The officers let the man talk. Every now and then Myer made a civil noise in his
throat. Morgan caught the sister looking at him. She raised her eyebrows a fraction,
her shoulders, and gave a silent sigh. Every year a package came down from Upernavik
with the last of the whalers – however many sentimental novels the priest there had
managed to beg from the captains that season. These and her brother's stories were
all she had to shorten the winter nights.

Standing at the window beside him, Myer said he dared not imagine what it was like,
inside the natives' huts. Rink led the way to the nearest one, and Myer followed
eagerly. From the porch, they watched him pull aside the flap. They watched Myer
lean forward, then jerk his head backward, as though he'd been struck. They live
in a ditch, he shouted back to the house, and called his officers to come and see.

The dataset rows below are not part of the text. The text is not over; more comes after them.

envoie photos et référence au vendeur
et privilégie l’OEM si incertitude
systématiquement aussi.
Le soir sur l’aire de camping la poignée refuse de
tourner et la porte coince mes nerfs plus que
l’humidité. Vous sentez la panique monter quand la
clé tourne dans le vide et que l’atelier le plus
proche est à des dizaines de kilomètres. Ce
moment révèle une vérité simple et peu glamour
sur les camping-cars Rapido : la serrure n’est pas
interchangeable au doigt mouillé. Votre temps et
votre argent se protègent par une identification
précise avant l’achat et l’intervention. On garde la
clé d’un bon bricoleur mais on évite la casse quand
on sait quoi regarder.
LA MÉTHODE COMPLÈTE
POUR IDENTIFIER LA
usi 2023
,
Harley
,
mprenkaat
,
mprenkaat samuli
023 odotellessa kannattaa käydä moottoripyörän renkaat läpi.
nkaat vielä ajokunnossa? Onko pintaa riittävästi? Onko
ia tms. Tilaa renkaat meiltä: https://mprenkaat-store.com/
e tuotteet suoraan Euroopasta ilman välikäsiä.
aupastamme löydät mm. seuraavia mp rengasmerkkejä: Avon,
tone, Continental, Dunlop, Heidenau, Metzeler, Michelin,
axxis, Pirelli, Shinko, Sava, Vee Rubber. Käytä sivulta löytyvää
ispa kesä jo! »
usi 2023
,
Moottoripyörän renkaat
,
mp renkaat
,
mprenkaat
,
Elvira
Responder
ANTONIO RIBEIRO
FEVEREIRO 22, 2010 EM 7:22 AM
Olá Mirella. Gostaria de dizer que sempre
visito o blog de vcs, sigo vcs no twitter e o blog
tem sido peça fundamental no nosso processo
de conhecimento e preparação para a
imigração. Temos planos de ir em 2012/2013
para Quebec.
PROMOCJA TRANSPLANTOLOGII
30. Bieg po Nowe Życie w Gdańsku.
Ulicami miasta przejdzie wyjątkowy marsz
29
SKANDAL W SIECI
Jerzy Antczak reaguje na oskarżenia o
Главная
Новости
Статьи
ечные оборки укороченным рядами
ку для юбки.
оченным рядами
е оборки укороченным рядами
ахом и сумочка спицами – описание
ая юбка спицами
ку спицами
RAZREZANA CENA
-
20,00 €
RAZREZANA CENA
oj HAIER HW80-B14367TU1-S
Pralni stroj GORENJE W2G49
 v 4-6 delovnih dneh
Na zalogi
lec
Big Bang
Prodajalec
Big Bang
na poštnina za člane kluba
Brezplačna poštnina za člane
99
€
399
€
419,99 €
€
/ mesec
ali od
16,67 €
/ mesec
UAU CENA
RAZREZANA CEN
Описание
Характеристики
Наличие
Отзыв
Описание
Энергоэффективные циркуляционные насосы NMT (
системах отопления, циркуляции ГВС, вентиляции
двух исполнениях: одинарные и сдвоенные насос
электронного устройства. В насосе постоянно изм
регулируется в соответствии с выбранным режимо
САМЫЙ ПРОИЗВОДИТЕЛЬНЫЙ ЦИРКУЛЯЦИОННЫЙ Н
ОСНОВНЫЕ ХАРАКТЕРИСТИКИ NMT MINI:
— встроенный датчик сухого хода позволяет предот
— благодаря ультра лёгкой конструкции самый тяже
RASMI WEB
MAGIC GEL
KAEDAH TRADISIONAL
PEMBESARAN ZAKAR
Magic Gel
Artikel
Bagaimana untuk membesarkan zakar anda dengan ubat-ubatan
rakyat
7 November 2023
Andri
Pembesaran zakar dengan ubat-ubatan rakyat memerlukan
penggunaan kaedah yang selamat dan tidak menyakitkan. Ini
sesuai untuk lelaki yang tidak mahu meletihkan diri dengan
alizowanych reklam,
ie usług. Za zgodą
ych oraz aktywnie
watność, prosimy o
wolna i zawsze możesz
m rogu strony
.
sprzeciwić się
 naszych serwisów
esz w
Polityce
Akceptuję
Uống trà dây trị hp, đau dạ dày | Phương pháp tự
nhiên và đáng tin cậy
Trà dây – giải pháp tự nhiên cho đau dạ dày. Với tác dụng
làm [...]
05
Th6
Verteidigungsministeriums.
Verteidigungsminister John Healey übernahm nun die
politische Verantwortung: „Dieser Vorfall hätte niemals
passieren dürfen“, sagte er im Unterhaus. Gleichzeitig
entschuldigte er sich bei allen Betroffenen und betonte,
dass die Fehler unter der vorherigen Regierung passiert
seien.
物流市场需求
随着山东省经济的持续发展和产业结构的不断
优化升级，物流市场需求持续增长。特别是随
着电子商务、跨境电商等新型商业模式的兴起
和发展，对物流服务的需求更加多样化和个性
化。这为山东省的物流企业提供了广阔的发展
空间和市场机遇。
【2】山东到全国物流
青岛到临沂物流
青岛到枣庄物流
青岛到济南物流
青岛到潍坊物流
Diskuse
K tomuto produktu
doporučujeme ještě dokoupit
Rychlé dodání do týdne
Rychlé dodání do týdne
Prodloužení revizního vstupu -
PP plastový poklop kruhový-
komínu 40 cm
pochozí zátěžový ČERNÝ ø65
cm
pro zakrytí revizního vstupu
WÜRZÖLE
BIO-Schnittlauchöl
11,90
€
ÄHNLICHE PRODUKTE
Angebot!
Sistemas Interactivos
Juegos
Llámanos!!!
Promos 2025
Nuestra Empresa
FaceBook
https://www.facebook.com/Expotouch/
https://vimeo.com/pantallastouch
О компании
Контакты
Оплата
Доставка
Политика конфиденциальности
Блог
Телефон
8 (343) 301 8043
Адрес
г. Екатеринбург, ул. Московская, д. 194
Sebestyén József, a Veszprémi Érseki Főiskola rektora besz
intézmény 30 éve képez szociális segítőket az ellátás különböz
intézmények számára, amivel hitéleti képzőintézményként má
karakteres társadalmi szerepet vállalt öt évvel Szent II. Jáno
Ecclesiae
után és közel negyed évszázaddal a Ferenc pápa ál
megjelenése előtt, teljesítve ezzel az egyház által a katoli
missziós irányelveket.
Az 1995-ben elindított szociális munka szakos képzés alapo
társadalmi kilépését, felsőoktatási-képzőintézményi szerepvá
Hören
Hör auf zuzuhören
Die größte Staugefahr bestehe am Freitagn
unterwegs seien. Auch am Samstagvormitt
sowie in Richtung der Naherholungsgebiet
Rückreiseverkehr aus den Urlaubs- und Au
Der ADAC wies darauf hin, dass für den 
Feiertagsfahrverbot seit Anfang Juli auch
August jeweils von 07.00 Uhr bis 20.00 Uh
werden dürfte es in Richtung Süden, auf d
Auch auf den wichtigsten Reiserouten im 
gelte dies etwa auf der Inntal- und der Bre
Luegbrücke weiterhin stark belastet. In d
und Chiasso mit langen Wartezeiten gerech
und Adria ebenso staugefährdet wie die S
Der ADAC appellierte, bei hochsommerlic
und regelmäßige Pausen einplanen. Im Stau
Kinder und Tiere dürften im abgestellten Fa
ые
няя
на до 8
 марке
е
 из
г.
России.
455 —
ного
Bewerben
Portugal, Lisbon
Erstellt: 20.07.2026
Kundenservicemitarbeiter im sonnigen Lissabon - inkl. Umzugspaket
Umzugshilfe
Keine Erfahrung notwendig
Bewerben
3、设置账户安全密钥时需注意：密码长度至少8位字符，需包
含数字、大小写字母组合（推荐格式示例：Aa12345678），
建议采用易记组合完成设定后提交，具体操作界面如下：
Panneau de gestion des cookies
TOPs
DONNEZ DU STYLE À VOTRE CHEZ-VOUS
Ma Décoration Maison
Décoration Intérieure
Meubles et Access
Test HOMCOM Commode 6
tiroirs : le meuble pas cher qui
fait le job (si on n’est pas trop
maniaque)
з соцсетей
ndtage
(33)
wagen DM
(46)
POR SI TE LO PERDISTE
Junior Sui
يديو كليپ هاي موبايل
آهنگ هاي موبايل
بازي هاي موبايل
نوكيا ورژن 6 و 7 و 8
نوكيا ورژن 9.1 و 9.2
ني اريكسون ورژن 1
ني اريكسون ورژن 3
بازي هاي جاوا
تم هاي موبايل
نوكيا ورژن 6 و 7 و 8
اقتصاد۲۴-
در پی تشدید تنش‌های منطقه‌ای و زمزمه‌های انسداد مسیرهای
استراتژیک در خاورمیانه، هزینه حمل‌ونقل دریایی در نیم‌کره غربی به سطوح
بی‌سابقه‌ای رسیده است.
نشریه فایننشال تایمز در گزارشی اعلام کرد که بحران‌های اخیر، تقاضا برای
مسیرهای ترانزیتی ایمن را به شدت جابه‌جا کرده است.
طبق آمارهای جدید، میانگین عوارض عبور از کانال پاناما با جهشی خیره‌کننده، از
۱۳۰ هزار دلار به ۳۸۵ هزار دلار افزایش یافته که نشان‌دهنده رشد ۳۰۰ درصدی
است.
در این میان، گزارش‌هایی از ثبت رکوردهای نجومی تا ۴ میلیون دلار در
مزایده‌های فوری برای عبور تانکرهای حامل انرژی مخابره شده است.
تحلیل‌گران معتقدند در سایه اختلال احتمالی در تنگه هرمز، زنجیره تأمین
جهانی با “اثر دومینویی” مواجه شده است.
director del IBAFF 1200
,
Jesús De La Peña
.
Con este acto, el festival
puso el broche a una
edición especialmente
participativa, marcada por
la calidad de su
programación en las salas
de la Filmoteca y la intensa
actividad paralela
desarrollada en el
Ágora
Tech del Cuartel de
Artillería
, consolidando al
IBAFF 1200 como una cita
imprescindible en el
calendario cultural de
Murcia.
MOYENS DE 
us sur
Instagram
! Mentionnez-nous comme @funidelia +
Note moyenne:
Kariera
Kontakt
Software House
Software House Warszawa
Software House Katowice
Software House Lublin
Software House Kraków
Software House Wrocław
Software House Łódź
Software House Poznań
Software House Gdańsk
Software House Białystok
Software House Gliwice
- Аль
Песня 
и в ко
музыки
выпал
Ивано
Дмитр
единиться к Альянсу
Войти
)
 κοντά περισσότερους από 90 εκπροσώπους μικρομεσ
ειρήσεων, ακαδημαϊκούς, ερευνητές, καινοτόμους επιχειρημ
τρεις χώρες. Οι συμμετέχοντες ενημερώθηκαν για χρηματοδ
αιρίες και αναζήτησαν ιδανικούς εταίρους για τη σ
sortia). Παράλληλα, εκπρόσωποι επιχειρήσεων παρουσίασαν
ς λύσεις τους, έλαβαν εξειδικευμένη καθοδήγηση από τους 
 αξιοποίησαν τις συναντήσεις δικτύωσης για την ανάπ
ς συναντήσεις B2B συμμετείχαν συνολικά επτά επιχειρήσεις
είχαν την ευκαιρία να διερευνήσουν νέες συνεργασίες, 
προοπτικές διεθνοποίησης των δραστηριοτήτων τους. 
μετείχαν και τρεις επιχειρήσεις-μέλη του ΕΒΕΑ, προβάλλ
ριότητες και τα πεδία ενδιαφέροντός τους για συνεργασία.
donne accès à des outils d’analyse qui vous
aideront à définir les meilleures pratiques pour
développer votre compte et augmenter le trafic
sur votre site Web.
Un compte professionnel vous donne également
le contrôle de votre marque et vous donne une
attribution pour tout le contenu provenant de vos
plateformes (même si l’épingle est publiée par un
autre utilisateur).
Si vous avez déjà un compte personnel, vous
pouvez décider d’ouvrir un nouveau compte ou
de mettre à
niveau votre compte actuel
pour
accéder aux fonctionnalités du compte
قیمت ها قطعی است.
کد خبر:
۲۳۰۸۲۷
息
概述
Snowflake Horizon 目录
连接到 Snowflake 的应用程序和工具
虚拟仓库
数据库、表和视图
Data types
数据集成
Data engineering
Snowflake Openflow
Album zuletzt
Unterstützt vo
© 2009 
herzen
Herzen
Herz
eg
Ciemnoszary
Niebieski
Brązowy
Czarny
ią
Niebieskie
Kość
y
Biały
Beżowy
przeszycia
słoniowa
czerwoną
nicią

The officers all obeyed, but just as Morgan made to follow Miss Rink placed a hand
on his arm. She shook her head. She made an ugly face. He did not go. They stood
in silence, alone on the porch. Morgan watched her touch the tip of her cigar to
the post and put what was left back into the case. Just as gently, she touched her
fingertips to the drop of green glass hanging at her neck. This was as though it
might not still be
there – an elegant pretence. They stood and listened to the ice
groan and stutter down at the shore. There was rain on the way. The low sky was a
slab of stone.

Are you quite sure you cannot stay for dinner? she asked.

I would very much like to, he said.

They talked carefully. She said she had not so much as set foot on a boat or a sledge
for five years.

Morgan made no comment. Rink and the other officers came back and stood up on the
porch out of the rain. Myer was hounding him for supplies.

There were no supplies, Rink said. The most he could offer them was a few hares,
a young goat. They could have all the codfish they liked, of course.

What about furs? Myer said. There was nothing he would not trade. Books, rum, beer
– whatever Rink and his sister wanted most.

It made no difference. There were no furs. The reindeer, Rink said, sprawled his
arms in a helpless gesture. The great days were gone. They should have stopped farther
south.

But Myer refused even to think of going back. He was afraid of being late, of missing
his chance, of not getting through. In the end, the officers all went back into the
house and waited with the sister, and drank her coffee, while Rink did the rounds
of the huts, confiscating what he could.